**INSTRUCTIONS FOR THE TASK**
The entries below are to be written out again without alteration.
|---|
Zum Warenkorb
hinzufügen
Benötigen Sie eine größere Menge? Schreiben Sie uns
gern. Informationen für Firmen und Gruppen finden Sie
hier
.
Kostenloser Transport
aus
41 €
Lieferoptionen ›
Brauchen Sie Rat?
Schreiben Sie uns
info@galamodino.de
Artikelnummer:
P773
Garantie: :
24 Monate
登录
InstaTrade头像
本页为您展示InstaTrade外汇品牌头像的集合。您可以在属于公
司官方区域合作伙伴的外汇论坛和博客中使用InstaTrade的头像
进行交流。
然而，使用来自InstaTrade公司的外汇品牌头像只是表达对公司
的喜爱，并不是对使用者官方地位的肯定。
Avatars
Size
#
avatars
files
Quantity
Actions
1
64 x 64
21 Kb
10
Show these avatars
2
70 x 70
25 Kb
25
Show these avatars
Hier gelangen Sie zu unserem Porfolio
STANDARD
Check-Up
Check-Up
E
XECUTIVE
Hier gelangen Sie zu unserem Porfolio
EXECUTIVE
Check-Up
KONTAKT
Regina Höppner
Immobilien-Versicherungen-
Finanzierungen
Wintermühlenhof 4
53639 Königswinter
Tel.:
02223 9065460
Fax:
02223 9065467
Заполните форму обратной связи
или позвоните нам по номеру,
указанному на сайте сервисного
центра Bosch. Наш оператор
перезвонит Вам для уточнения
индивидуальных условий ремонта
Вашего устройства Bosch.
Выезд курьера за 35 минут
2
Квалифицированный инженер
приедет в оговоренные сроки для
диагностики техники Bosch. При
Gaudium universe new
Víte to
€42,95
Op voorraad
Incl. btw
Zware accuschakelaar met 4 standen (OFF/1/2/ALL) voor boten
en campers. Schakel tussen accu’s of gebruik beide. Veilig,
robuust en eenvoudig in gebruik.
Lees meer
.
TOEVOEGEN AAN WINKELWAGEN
|---|
**ANSWER TO THIS PROBLEM**
Zum Warenkorb
hinzufügen
Benötigen Sie eine größere Menge? Schreiben Sie uns
gern. Informationen für Firmen und Gruppen finden Sie
hier
.
Kostenloser Transport
aus
41 €
Lieferoptionen ›
Brauchen Sie Rat?
Schreiben Sie uns
info@galamodino.de
Artikelnummer:
P773
Garantie: :
24 Monate
登录
InstaTrade头像
本页为您展示InstaTrade外汇品牌头像的集合。您可以在属于公
司官方区域合作伙伴的外汇论坛和博客中使用InstaTrade的头像
进行交流。
然而，使用来自InstaTrade公司的外汇品牌头像只是表达对公司
的喜爱，并不是对使用者官方地位的肯定。
Avatars
Size
#
avatars
files
Quantity
Actions
1
64 x 64
21 Kb
10
Show these avatars
2
70 x 70
25 Kb
25
Show these avatars
Hier gelangen Sie zu unserem Porfolio
STANDARD
Check-Up
Check-Up
E
XECUTIVE
Hier gelangen Sie zu unserem Porfolio
EXECUTIVE
Check-Up
KONTAKT
Regina Höppner
Immobilien-Versicherungen-
Finanzierungen
Wintermühlenhof 4
53639 Königswinter
Tel.:
02223 9065460
Fax:
02223 9065467
Заполните форму обратной связи
или позвоните нам по номеру,
указанному на сайте сервисного
центра Bosch. Наш оператор
перезвонит Вам для уточнения
индивидуальных условий ремонта
Вашего устройства Bosch.
Выезд курьера за 35 минут
2
Квалифицированный инженер
приедет в оговоренные сроки для
диагностики техники Bosch. При
Gaudium universe new
Víte to
€42,95
Op voorraad
Incl. btw
Zware accuschakelaar met 4 standen (OFF/1/2/ALL) voor boten
en campers. Schakel tussen accu’s of gebruik beide. Veilig,
robuust en eenvoudig in gebruik.
Lees meer
.
TOEVOEGEN AAN WINKELWAGEN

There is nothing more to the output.